(Dataset records)

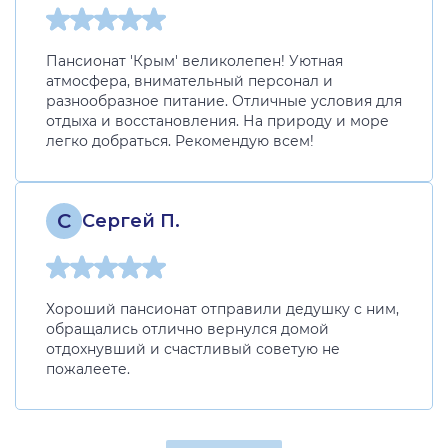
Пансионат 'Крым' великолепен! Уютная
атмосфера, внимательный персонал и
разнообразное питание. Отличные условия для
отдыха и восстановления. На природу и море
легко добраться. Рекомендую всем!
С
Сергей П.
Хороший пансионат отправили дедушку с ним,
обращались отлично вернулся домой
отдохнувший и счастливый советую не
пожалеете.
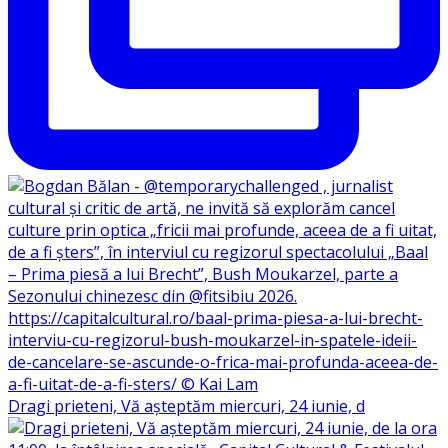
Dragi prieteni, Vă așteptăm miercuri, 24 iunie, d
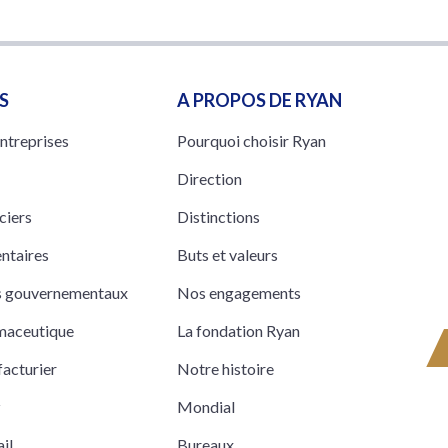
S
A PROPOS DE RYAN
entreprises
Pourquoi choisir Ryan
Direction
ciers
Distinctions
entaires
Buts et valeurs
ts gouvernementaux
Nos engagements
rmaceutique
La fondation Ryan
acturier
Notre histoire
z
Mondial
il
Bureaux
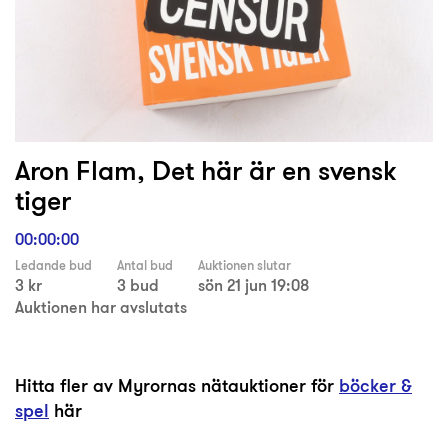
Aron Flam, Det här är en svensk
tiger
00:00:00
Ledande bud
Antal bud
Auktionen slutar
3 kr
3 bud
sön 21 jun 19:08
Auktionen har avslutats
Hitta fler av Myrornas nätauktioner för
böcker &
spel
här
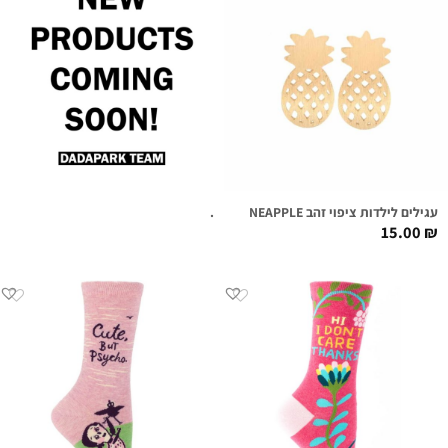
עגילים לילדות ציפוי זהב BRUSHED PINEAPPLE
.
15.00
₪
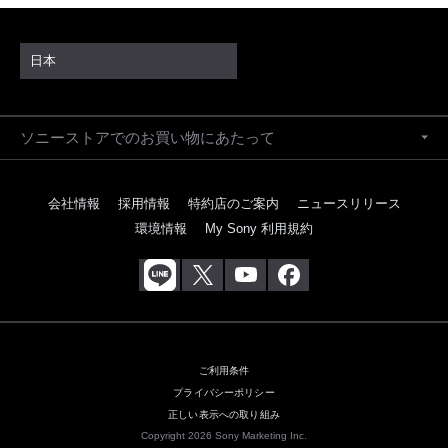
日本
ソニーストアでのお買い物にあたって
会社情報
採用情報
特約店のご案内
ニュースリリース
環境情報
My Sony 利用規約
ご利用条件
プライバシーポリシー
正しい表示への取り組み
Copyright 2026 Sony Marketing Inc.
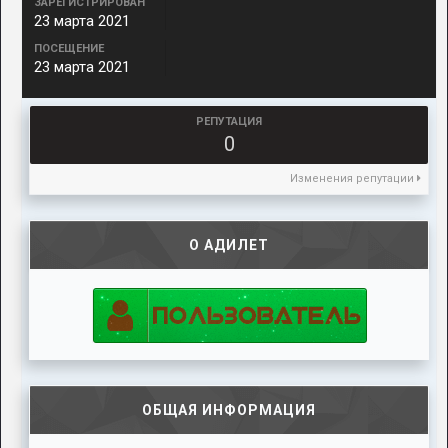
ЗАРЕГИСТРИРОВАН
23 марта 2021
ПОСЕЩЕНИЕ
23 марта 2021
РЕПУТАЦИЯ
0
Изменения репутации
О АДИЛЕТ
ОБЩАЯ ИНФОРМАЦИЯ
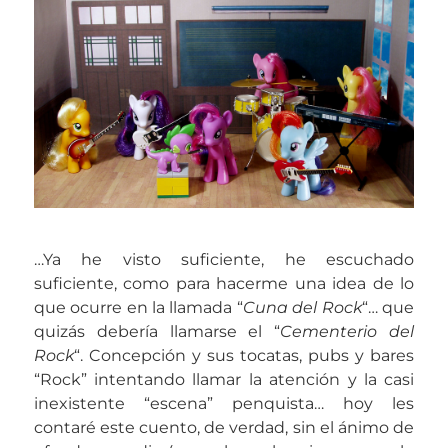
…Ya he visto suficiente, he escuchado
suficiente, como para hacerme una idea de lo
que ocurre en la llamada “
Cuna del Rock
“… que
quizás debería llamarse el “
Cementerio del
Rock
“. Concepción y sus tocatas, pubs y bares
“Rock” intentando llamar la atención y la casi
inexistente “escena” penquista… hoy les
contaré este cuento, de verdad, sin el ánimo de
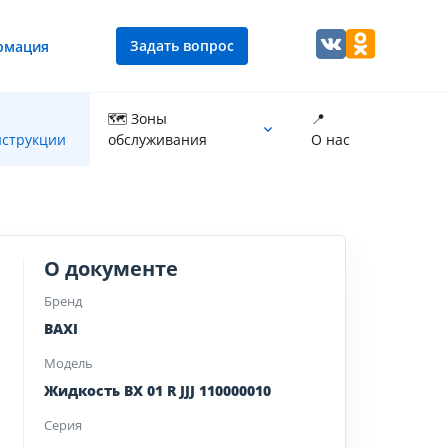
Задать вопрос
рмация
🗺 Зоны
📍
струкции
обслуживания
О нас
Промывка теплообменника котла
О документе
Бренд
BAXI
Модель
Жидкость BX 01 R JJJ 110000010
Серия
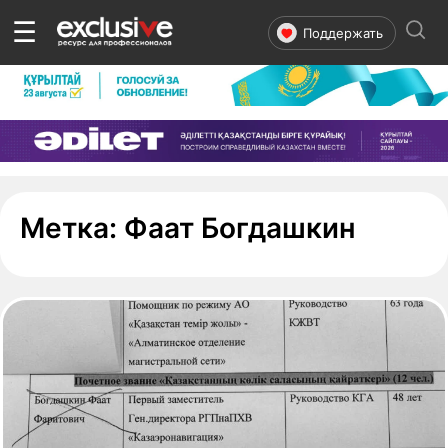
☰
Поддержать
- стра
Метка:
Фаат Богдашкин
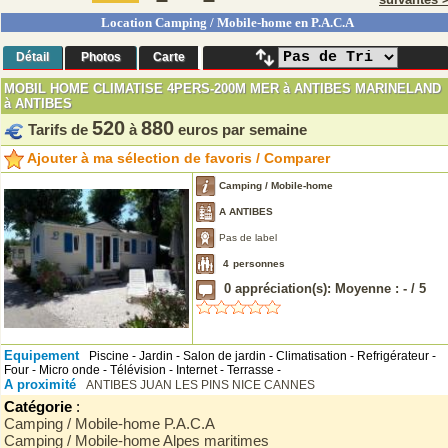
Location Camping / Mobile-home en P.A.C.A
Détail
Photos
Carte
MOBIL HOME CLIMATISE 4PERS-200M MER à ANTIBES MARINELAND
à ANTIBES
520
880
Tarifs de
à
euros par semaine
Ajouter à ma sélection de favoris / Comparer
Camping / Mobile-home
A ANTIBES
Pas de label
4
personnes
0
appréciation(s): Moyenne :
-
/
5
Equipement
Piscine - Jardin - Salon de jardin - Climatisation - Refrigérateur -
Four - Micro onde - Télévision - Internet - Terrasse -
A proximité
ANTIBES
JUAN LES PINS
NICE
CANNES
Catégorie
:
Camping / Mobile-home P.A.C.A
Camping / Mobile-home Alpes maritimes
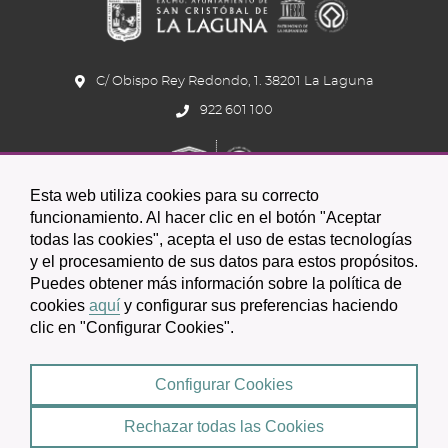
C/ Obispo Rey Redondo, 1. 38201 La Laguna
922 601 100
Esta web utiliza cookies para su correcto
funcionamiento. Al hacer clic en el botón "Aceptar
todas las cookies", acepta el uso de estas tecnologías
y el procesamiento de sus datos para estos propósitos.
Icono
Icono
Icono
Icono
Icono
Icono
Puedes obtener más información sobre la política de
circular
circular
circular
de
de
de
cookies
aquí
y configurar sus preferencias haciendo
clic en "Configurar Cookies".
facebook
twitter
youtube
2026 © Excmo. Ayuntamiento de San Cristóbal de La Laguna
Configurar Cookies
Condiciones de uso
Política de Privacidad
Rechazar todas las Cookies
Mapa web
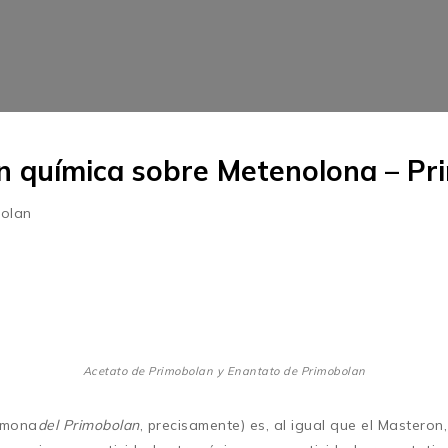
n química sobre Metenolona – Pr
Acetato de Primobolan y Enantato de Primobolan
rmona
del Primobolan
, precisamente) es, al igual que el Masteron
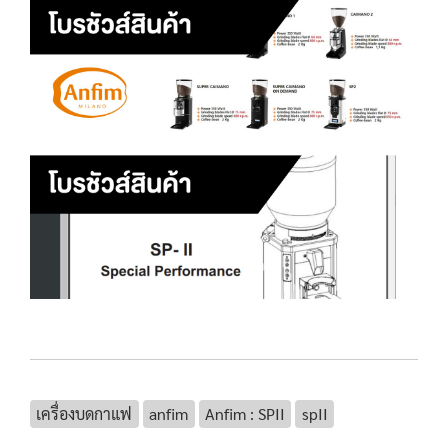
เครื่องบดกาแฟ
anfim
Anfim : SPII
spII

**Problem statement**:
Please reproduce every line of text in the data above word for word, leaving out the pictures.

**Reply to the exercise**:
Пансионат 'Крым' великолепен! Уютная
атмосфера, внимательный персонал и
разнообразное питание. Отличные условия для
отдыха и восстановления. На природу и море
легко добраться. Рекомендую всем!
С
Сергей П.
Хороший пансионат отправили дедушку с ним,
обращались отлично вернулся домой
отдохнувший и счастливый советую не
пожалеете.
Dragi prieteni, Vă așteptăm miercuri, 24 iunie, d
S
A PROPOS DE RYAN
entreprises
Pourquoi choisir Ryan
Direction
ciers
Distinctions
entaires
Buts et valeurs
ts gouvernementaux
Nos engagements
rmaceutique
La fondation Ryan
acturier
Notre histoire
z
Mondial
il
Bureaux
Aron Flam, Det här är en svensk
tiger
00:00:00
Ledande bud
Antal bud
Auktionen slutar
3 kr
3 bud
sön 21 jun 19:08
Auktionen har avslutats
Hitta fler av Myrornas nätauktioner för
böcker &
spel
här
עגילים לילדות ציפוי זהב BRUSHED PINEAPPLE
.
15.00
₪
日本
ソニーストアでのお買い物にあたって
会社情報
採用情報
特約店のご案内
ニュースリリース
環境情報
My Sony 利用規約
ご利用条件
プライバシーポリシー
正しい表示への取り組み
Copyright 2026 Sony Marketing Inc.
ЗАРЕГИСТРИРОВАН
23 марта 2021
ПОСЕЩЕНИЕ
23 марта 2021
РЕПУТАЦИЯ
0
Изменения репутации
О АДИЛЕТ
ОБЩАЯ ИНФОРМАЦИЯ
…Ya he visto suficiente, he escuchado
suficiente, como para hacerme una idea de lo
que ocurre en la llamada “
Cuna del Rock
“… que
quizás debería llamarse el “
Cementerio del
Rock
“. Concepción y sus tocatas, pubs y bares
“Rock” intentando llamar la atención y la casi
inexistente “escena” penquista… hoy les
contaré este cuento, de verdad, sin el ánimo de
Задать вопрос
рмация
🗺 Зоны
📍
струкции
обслуживания
О нас
Промывка теплообменника котла
О документе
Бренд
BAXI
Модель
Жидкость BX 01 R JJJ 110000010
Серия
☰
Поддержать
- стра
Метка:
Фаат Богдашкин
Location Camping / Mobile-home en P.A.C.A
Détail
Photos
Carte
MOBIL HOME CLIMATISE 4PERS-200M MER à ANTIBES MARINELAND
à ANTIBES
520
880
Tarifs de
à
euros par semaine
Ajouter à ma sélection de favoris / Comparer
Camping / Mobile-home
A ANTIBES
Pas de label
4
personnes
0
appréciation(s): Moyenne :
-
/
5
Equipement
Piscine - Jardin - Salon de jardin - Climatisation - Refrigérateur -
Four - Micro onde - Télévision - Internet - Terrasse -
A proximité
ANTIBES
JUAN LES PINS
NICE
CANNES
Catégorie
:
Camping / Mobile-home P.A.C.A
Camping / Mobile-home Alpes maritimes
C/ Obispo Rey Redondo, 1. 38201 La Laguna
922 601 100
Esta web utiliza cookies para su correcto
funcionamiento. Al hacer clic en el botón "Aceptar
todas las cookies", acepta el uso de estas tecnologías
y el procesamiento de sus datos para estos propósitos.
Icono
Icono
Icono
Icono
Icono
Icono
Puedes obtener más información sobre la política de
circular
circular
circular
de
de
de
cookies
aquí
y configurar sus preferencias haciendo
clic en "Configurar Cookies".
facebook
twitter
youtube
2026 © Excmo. Ayuntamiento de San Cristóbal de La Laguna
Configurar Cookies
Condiciones de uso
Política de Privacidad
Rechazar todas las Cookies
Mapa web
n química sobre Metenolona – Pr
Acetato de Primobolan y Enantato de Primobolan
rmona
del Primobolan
, precisamente) es, al igual que el Masteron
เครื่องบดกาแฟ
anfim
Anfim : SPII
spII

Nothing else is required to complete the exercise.